Segment Start: Task input

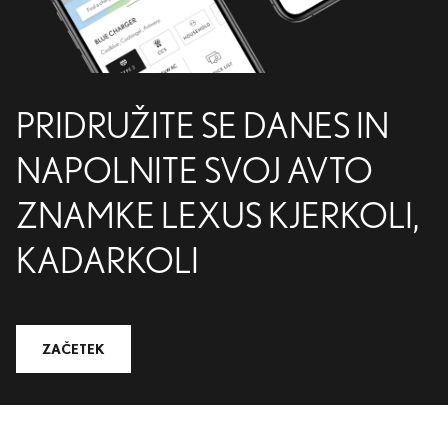
PRIDRUŽITE SE DANES IN
NAPOLNITE SVOJ AVTO
ZNAMKE LEXUS KJERKOLI,
KADARKOLI
ZAČETEK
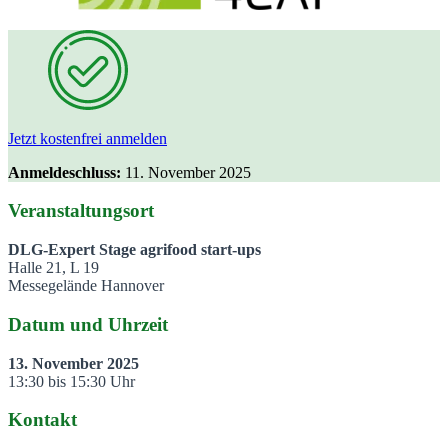
Jetzt kostenfrei anmelden
Anmeldeschluss:
11. November 2025
Veranstaltungsort
DLG-Expert Stage agrifood start-ups
Halle 21, L 19
Messegelände Hannover
Datum und Uhrzeit
13. November 2025
13:30 bis 15:30 Uhr
Kontakt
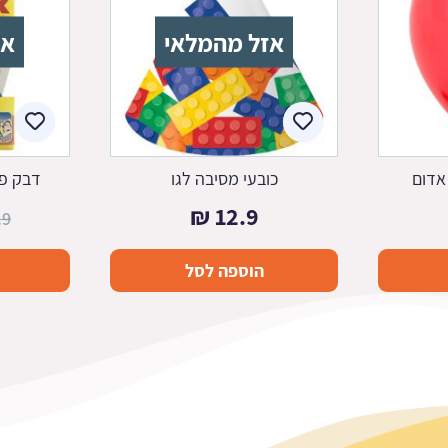
אזל מהמלאי
אז
אדום
כובעי מסיבה לגו
דבק פל
₪
12.9
.9
הוספה לסל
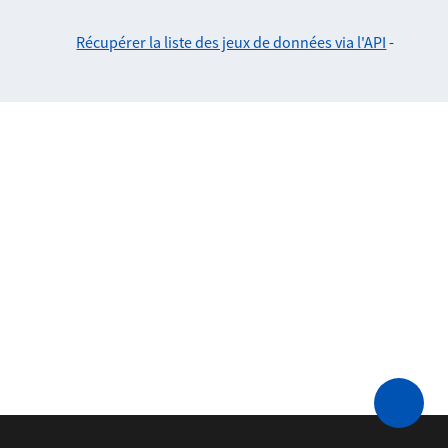
Récupérer la liste des jeux de données via l'API
-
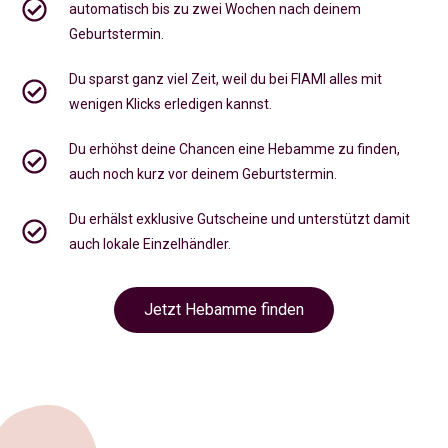
automatisch bis zu zwei Wochen nach deinem
Geburtstermin.
Du sparst ganz viel Zeit, weil du bei FIAMI alles mit
wenigen Klicks erledigen kannst.
Du erhöhst deine Chancen eine Hebamme zu finden,
auch noch kurz vor deinem Geburtstermin
.
Du erhälst exklusive Gutscheine und unterstützt damit
auch lokale Einzelhändler.
Jetzt Hebamme finden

Segment End: Task input

Please gather every line in the records that contains the string "Hebamme". Case matters.

[Exercise answer]
Du erhöhst deine Chancen eine Hebamme zu finden,
Jetzt Hebamme finden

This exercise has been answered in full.